Centre for Cancer and Inflammation, Barts Cancer Institute, Queen Mary University of London, London EC1M 6BQ, UK.
Cancers (Basel). 2020 Feb 8;12(2):391. doi: 10.3390/cancers12020391.
T-type calcium channels (TTCCs) are overexpressed in several cancers. In this review, we summarize the recent advances and new insights into TTCC biology, tumor progression, and prognosis biomarker and therapeutic potential in the melanoma field. We describe a novel correlation between the Cav3.1 isoform and the increased basal autophagy in BRAF-mutant melanomas and after acquired resistance to BRAF inhibitors. Indeed, TTCC blockers reduce melanoma cell viability and migration/invasion in vitro and tumor growth in mice xenografts in both BRAF-inhibitor-sensitive and -resistant scenarios. These studies open a new, promising therapeutic approach for disseminated melanoma and improved treatment in BRAFi relapsed melanomas, but further validation and clinical trials are needed for it to become a real therapeutic option.

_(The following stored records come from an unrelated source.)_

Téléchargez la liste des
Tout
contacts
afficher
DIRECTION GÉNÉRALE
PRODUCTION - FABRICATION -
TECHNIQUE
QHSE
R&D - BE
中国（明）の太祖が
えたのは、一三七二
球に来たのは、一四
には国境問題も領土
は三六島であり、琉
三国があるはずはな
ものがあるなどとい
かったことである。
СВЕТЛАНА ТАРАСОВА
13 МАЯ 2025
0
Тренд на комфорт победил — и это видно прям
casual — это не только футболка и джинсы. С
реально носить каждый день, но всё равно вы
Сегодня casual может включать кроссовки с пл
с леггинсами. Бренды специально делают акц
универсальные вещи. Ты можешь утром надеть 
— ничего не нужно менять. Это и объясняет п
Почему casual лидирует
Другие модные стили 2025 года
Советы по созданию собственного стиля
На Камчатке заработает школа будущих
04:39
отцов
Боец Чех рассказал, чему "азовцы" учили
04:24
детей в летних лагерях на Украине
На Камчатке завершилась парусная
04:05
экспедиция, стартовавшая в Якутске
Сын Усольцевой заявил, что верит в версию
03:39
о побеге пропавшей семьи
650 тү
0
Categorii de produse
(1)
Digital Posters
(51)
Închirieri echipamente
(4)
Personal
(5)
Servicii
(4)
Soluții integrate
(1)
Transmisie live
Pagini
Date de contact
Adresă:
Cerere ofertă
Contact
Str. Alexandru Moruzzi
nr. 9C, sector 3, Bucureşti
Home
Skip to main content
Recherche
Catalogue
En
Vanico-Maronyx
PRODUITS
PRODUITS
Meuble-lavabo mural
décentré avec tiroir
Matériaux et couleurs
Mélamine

T型钙通道(TTCCs)在多种癌症中过度表达。在本综述中,我们总结了TTCC生物学、肿瘤进展、预后生物标志物以及在黑色素瘤领域的治疗潜力方面的最新进展和新见解。我们描述了Cav3.1亚型与BRAF突变型黑色素瘤以及获得性BRAF抑制剂耐药后基础自噬增加之间的新型关联。事实上,在BRAF抑制剂敏感和耐药的情况下,TTCC阻滞剂均可降低黑色素瘤细胞的活力以及体外迁移/侵袭能力,并抑制小鼠异种移植瘤的生长。这些研究为播散性黑色素瘤开辟了一种新的、有前景的治疗方法,并改善了BRAFi复发黑色素瘤的治疗,但要使其成为真正的治疗选择还需要进一步验证和开展临床试验。